* **Task requirements**
Nothing but the lines below between the line holding "67: (249, 162)" and the line holding "177: (532, 362)", inclusive, should appear in the answer, each set down exactly.

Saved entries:

....................

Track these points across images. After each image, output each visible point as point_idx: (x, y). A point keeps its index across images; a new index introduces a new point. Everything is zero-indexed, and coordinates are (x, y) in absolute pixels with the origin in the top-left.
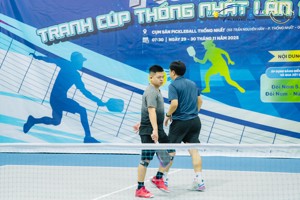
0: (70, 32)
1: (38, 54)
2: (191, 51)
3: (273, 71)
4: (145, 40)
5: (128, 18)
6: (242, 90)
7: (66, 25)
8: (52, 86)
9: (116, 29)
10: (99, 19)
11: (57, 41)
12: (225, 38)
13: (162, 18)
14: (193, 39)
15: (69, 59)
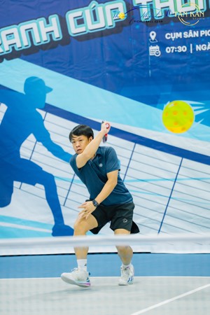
9: (102, 34)
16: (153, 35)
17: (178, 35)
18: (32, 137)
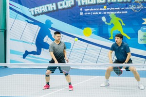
0: (45, 10)
1: (29, 21)
2: (104, 19)
3: (144, 29)
4: (81, 14)
5: (73, 3)
6: (129, 38)
7: (43, 6)
8: (36, 36)
9: (67, 8)
10: (59, 3)
11: (39, 14)
12: (121, 12)
13: (89, 3)
14: (105, 13)
15: (44, 23)
16: (81, 9)
17: (88, 10)
18: (47, 36)
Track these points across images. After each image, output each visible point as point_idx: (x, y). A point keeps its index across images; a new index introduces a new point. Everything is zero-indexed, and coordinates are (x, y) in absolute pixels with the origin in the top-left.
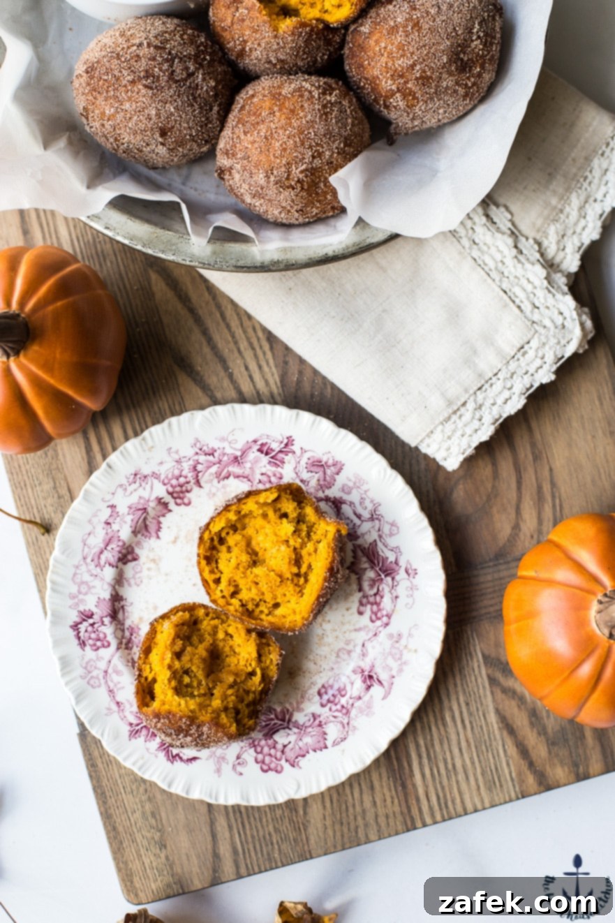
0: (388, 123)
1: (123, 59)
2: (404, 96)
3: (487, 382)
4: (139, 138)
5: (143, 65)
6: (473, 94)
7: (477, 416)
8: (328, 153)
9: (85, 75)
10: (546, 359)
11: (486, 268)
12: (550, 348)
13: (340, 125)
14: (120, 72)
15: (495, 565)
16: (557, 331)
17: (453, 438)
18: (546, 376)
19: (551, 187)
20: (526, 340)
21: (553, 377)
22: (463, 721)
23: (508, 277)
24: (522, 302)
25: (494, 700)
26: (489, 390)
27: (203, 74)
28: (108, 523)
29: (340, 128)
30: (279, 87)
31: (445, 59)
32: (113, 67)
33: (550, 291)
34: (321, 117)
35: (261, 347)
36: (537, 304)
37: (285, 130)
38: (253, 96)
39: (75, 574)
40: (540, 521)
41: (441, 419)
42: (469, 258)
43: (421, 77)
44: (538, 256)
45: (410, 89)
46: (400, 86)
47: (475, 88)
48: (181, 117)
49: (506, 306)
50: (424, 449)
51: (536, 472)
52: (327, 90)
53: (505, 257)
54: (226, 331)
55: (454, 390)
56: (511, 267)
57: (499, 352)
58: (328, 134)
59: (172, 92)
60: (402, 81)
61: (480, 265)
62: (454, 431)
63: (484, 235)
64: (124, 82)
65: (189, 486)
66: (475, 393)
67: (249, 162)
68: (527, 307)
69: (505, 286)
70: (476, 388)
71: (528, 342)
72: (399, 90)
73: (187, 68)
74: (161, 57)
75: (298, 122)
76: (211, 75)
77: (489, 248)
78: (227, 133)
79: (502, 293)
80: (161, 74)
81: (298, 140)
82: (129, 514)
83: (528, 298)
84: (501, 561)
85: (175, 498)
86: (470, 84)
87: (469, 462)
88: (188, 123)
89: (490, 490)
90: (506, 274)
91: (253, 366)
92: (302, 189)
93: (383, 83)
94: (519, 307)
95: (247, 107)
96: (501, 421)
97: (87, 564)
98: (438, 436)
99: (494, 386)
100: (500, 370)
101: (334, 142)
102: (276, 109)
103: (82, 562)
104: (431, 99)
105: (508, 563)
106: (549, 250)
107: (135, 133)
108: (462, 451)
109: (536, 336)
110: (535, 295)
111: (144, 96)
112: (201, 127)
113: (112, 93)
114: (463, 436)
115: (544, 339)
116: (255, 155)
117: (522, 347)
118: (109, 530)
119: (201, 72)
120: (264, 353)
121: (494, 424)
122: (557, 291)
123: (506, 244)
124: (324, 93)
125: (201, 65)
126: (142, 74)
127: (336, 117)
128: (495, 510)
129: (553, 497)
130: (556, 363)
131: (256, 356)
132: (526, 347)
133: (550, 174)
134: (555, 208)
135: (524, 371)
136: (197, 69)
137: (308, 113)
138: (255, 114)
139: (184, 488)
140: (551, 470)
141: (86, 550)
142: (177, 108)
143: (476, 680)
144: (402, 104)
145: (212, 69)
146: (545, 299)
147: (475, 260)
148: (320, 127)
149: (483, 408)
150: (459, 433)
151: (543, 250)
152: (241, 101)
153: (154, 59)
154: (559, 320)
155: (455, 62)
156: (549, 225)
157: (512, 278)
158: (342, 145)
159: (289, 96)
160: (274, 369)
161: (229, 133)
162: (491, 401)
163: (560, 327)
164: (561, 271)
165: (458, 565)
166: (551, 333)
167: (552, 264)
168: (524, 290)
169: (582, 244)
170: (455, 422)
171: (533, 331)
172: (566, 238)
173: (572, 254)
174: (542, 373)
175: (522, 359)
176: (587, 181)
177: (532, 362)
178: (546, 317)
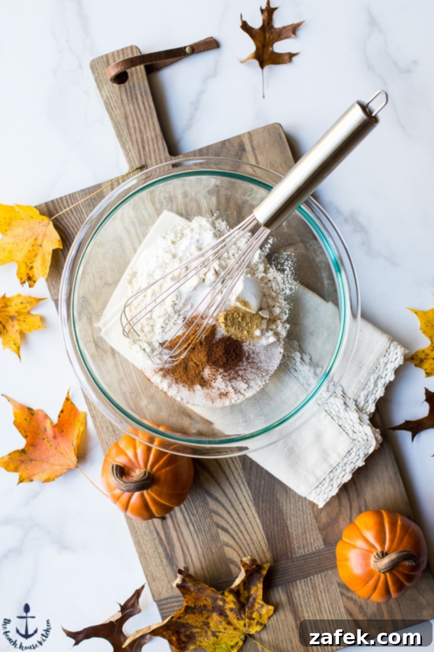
3: (334, 468)
7: (331, 484)
10: (360, 456)
11: (332, 415)
12: (362, 451)
16: (365, 443)
17: (320, 495)
18: (361, 463)
20: (350, 448)
21: (364, 463)
22: (330, 612)
23: (341, 419)
24: (348, 430)
25: (343, 602)
26: (335, 472)
33: (360, 424)
36: (355, 431)
41: (314, 486)
44: (355, 407)
49: (341, 433)
50: (308, 498)
51: (358, 503)
53: (340, 409)
55: (320, 473)
56: (343, 414)
57: (339, 455)
61: (329, 414)
62: (321, 492)
66: (329, 474)
68: (350, 432)
69: (340, 423)
70: (329, 472)
71: (352, 449)
77: (332, 405)
79: (339, 427)
83: (351, 428)
87: (328, 504)
89: (338, 511)
90: (341, 417)
94: (347, 433)
96: (341, 485)
98: (313, 494)
99: (338, 470)
100: (339, 463)
106: (361, 403)
108: (324, 500)
109: (355, 446)
110: (354, 426)
114: (324, 493)
115: (358, 447)
117: (349, 451)
121: (338, 487)
122: (364, 424)
123: (340, 403)
128: (340, 520)
130: (365, 457)
132: (351, 452)
135: (351, 462)
140: (365, 501)
143: (335, 594)
146: (359, 429)
147: (326, 411)
149: (333, 480)
151: (357, 404)
154: (365, 438)
156: (360, 392)
157: (343, 419)
160: (239, 462)
162: (337, 477)
163: (366, 441)
164: (366, 413)
165: (325, 545)
166: (362, 444)
167: (362, 410)
168: (349, 424)
169: (376, 399)
170: (321, 488)
171: (353, 444)
172: (368, 397)
173: (372, 404)
174: (358, 462)
175: (349, 457)
176: (378, 369)
177: (354, 458)
178: (359, 436)
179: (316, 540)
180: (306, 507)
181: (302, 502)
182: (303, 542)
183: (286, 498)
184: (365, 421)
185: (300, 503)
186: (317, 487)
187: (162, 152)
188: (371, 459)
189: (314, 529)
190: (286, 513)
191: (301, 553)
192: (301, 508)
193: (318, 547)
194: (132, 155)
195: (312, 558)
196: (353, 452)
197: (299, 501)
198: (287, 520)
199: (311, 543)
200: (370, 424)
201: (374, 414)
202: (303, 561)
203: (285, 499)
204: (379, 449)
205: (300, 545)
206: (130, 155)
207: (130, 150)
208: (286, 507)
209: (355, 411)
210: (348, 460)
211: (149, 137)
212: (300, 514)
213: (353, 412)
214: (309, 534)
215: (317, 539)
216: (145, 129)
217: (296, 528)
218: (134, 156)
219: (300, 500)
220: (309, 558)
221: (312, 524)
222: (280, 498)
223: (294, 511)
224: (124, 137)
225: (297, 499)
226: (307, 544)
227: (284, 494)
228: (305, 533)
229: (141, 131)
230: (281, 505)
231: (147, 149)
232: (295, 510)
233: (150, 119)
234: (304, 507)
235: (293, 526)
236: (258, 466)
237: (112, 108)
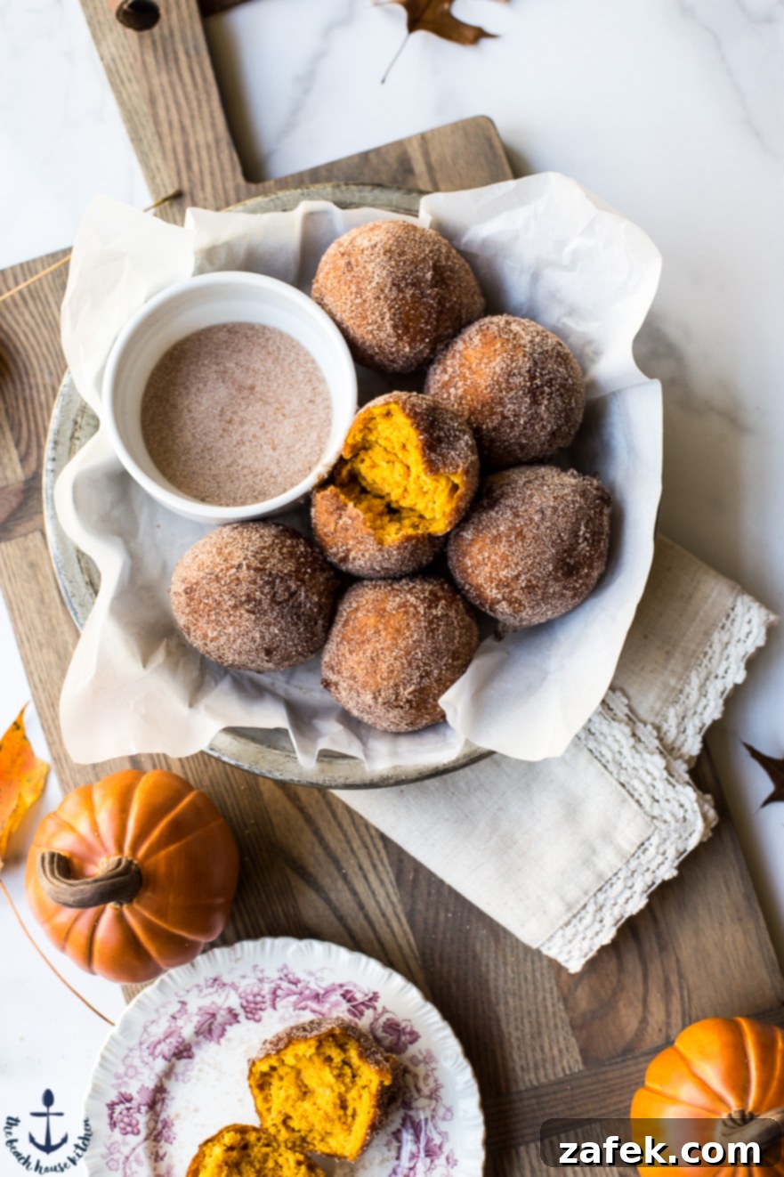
0: (495, 621)
1: (223, 582)
2: (510, 603)
3: (607, 882)
4: (244, 657)
5: (243, 590)
6: (582, 593)
7: (598, 918)
8: (436, 672)
9: (183, 594)
10: (668, 854)
11: (604, 761)
12: (672, 844)
13: (447, 640)
14: (221, 596)
15: (623, 1061)
16: (678, 825)
17: (574, 943)
18: (668, 872)
19: (670, 667)
20: (645, 836)
21: (675, 873)
23: (626, 769)
24: (641, 795)
26: (609, 891)
27: (306, 591)
28: (174, 1017)
29: (448, 643)
30: (383, 601)
31: (551, 567)
32: (213, 590)
33: (670, 783)
34: (427, 636)
35: (375, 845)
36: (657, 797)
37: (392, 651)
38: (357, 610)
40: (668, 1014)
41: (561, 923)
42: (586, 751)
43: (527, 587)
44: (656, 743)
45: (516, 598)
46: (506, 595)
47: (584, 588)
48: (285, 636)
49: (624, 801)
50: (545, 951)
51: (662, 964)
52: (432, 601)
53: (622, 747)
54: (337, 829)
55: (573, 893)
56: (629, 758)
57: (619, 851)
58: (436, 652)
59: (275, 614)
60: (507, 590)
61: (596, 757)
62: (575, 935)
63: (600, 724)
64: (225, 607)
66: (595, 895)
67: (356, 682)
68: (646, 801)
69: (623, 779)
70: (595, 890)
71: (649, 839)
72: (504, 599)
73: (288, 588)
74: (262, 579)
75: (405, 643)
76: (314, 590)
77: (605, 737)
78: (331, 647)
79: (620, 787)
80: (263, 597)
81: (404, 661)
83: (647, 791)
84: (629, 1056)
86: (578, 586)
87: (592, 965)
88: (293, 641)
89: (615, 983)
90: (624, 765)
91: (367, 865)
92: (411, 707)
93: (488, 591)
94: (638, 801)
95: (351, 623)
96: (623, 921)
98: (558, 940)
99: (614, 887)
100: (620, 870)
101: (441, 659)
102: (381, 627)
104: (538, 604)
105: (636, 1058)
106: (669, 734)
107: (240, 653)
108: (583, 954)
109: (657, 832)
110: (654, 787)
111: (247, 620)
112: (307, 642)
113: (213, 617)
114: (584, 939)
115: (664, 835)
116: (360, 674)
117: (643, 844)
118: (173, 1025)
119: (303, 589)
120: (378, 852)
121: (615, 924)
122: (677, 781)
123: (624, 734)
124: (430, 607)
125: (303, 581)
126: (244, 599)
127: (443, 633)
128: (621, 1005)
129: (681, 988)
130: (678, 858)
131: (370, 855)
132: (647, 844)
133: (667, 653)
134: (674, 689)
135: (645, 868)
136: (299, 587)
137: (414, 632)
138: (359, 632)
140: (678, 961)
142: (281, 630)
144: (508, 610)
145: (314, 582)
146: (666, 793)
147: (591, 751)
148: (427, 645)
149: (604, 909)
151: (662, 735)
152: (345, 614)
153: (254, 582)
154: (680, 813)
155: (562, 568)
156: (668, 707)
157: (630, 770)
158: (450, 661)
159: (394, 612)
160: (389, 868)
161: (334, 647)
162: (612, 902)
163: (681, 820)
164: (681, 757)
165: (585, 1062)
166: (672, 827)
167: (673, 749)
168: (643, 782)
169: (704, 725)
170: (575, 926)
171: (653, 827)
172: (686, 720)
173: (693, 736)
174: (663, 868)
175: (642, 857)
176: (708, 657)
177: (653, 859)
178: (666, 811)
179: (565, 1051)
180: (542, 975)
181: (533, 962)
182: (534, 1056)
183: (496, 952)
184: (680, 775)
185: (529, 964)
186: (568, 924)
187: (229, 173)
188: (691, 863)
189: (560, 1026)
190: (496, 987)
191: (530, 1081)
192: (529, 977)
193: (570, 1069)
194: (162, 180)
195: (555, 1093)
196: (651, 845)
197: (525, 960)
198: (497, 1004)
199: (553, 1058)
200: (691, 782)
201: (699, 757)
202: (534, 1101)
203: (493, 955)
204: (710, 840)
205: (528, 1064)
206: (158, 180)
207: (158, 168)
208: (496, 973)
209: (657, 751)
210: (640, 864)
211: (202, 142)
212: (527, 991)
213: (652, 754)
214: (549, 1038)
215: (567, 1049)
216: (193, 125)
217: (519, 1024)
218: (167, 182)
219: (529, 958)
220: (547, 1094)
221: (554, 1014)
222: (482, 952)
223: (513, 983)
224: (145, 143)
225: (521, 955)
226: (544, 1060)
227: (493, 944)
228: (540, 1034)
229: (183, 129)
230: (483, 969)
231: (195, 167)
232: (516, 981)
233: (204, 104)
234: (538, 975)
235: (512, 1018)
236: (430, 875)
237: (122, 81)
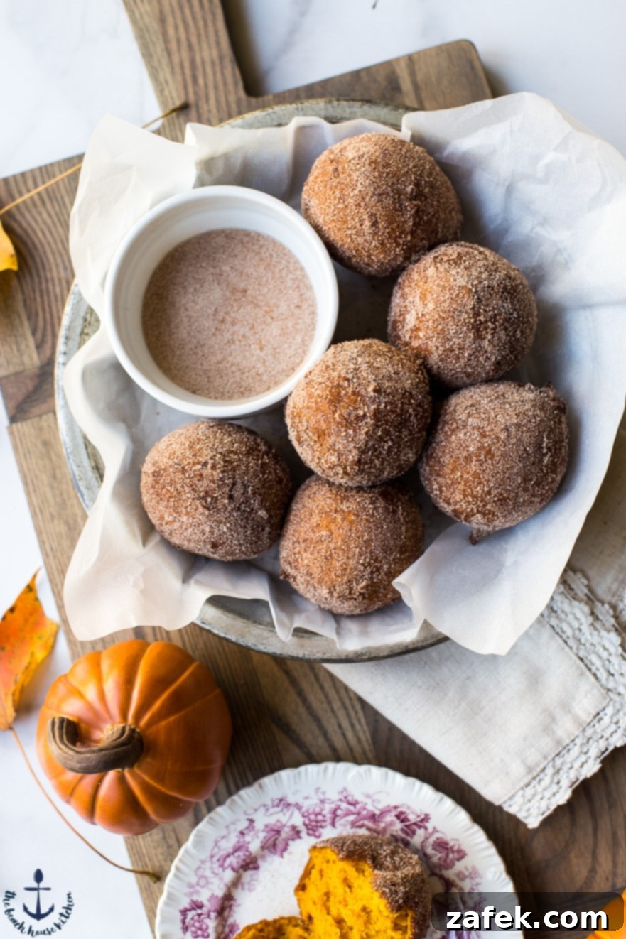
3: (564, 748)
7: (556, 780)
11: (564, 637)
14: (183, 487)
17: (533, 802)
18: (620, 740)
20: (600, 707)
23: (584, 645)
24: (598, 669)
26: (566, 755)
29: (394, 539)
32: (177, 480)
36: (612, 671)
39: (199, 868)
41: (522, 784)
42: (548, 627)
44: (612, 620)
49: (582, 674)
50: (506, 808)
53: (582, 624)
54: (319, 691)
55: (534, 757)
56: (587, 634)
57: (577, 720)
61: (558, 634)
62: (534, 795)
63: (562, 603)
65: (323, 824)
66: (553, 759)
67: (312, 578)
68: (602, 674)
69: (582, 654)
70: (553, 755)
71: (603, 709)
77: (566, 615)
79: (579, 662)
82: (263, 831)
83: (603, 665)
85: (308, 829)
87: (548, 822)
90: (583, 641)
92: (364, 599)
94: (594, 675)
96: (578, 783)
97: (212, 862)
98: (518, 800)
99: (571, 752)
100: (576, 737)
101: (390, 555)
103: (208, 859)
108: (541, 812)
109: (611, 703)
110: (610, 662)
111: (201, 514)
114: (542, 799)
115: (618, 706)
116: (316, 571)
117: (598, 714)
121: (571, 787)
123: (583, 612)
126: (202, 494)
128: (572, 855)
132: (602, 715)
135: (599, 736)
139: (319, 824)
141: (216, 850)
146: (620, 666)
147: (553, 628)
149: (561, 772)
150: (539, 797)
151: (618, 613)
157: (588, 645)
158: (398, 555)
162: (569, 766)
168: (600, 658)
170: (534, 787)
171: (608, 699)
174: (615, 737)
175: (597, 725)
177: (607, 727)
178: (620, 684)
186: (527, 785)
196: (606, 714)
209: (613, 629)
210: (595, 732)
213: (608, 631)
236: (403, 737)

....................

* **Result**
67: (249, 162)
68: (527, 307)
69: (505, 286)
70: (476, 388)
71: (528, 342)
72: (399, 90)
73: (187, 68)
74: (161, 57)
75: (298, 122)
76: (211, 75)
77: (489, 248)
78: (227, 133)
79: (502, 293)
80: (161, 74)
81: (298, 140)
82: (129, 514)
83: (528, 298)
84: (501, 561)
85: (175, 498)
86: (470, 84)
87: (469, 462)
88: (188, 123)
89: (490, 490)
90: (506, 274)
91: (253, 366)
92: (302, 189)
93: (383, 83)
94: (519, 307)
95: (247, 107)
96: (501, 421)
97: (87, 564)
98: (438, 436)
99: (494, 386)
100: (500, 370)
101: (334, 142)
102: (276, 109)
103: (82, 562)
104: (431, 99)
105: (508, 563)
106: (549, 250)
107: (135, 133)
108: (462, 451)
109: (536, 336)
110: (535, 295)
111: (144, 96)
112: (201, 127)
113: (112, 93)
114: (463, 436)
115: (544, 339)
116: (255, 155)
117: (522, 347)
118: (109, 530)
119: (201, 72)
120: (264, 353)
121: (494, 424)
122: (557, 291)
123: (506, 244)
124: (324, 93)
125: (201, 65)
126: (142, 74)
127: (336, 117)
128: (495, 510)
129: (553, 497)
130: (556, 363)
131: (256, 356)
132: (526, 347)
133: (550, 174)
134: (555, 208)
135: (524, 371)
136: (197, 69)
137: (308, 113)
138: (255, 114)
139: (184, 488)
140: (551, 470)
141: (86, 550)
142: (177, 108)
143: (476, 680)
144: (402, 104)
145: (212, 69)
146: (545, 299)
147: (475, 260)
148: (320, 127)
149: (483, 408)
150: (459, 433)
151: (543, 250)
152: (241, 101)
153: (154, 59)
154: (559, 320)
155: (455, 62)
156: (549, 225)
157: (512, 278)
158: (342, 145)
159: (289, 96)
160: (274, 369)
161: (229, 133)
162: (491, 401)
163: (560, 327)
164: (561, 271)
165: (458, 565)
166: (551, 333)
167: (552, 264)
168: (524, 290)
169: (582, 244)
170: (455, 422)
171: (533, 331)
172: (566, 238)
173: (572, 254)
174: (542, 373)
175: (522, 359)
176: (587, 181)
177: (532, 362)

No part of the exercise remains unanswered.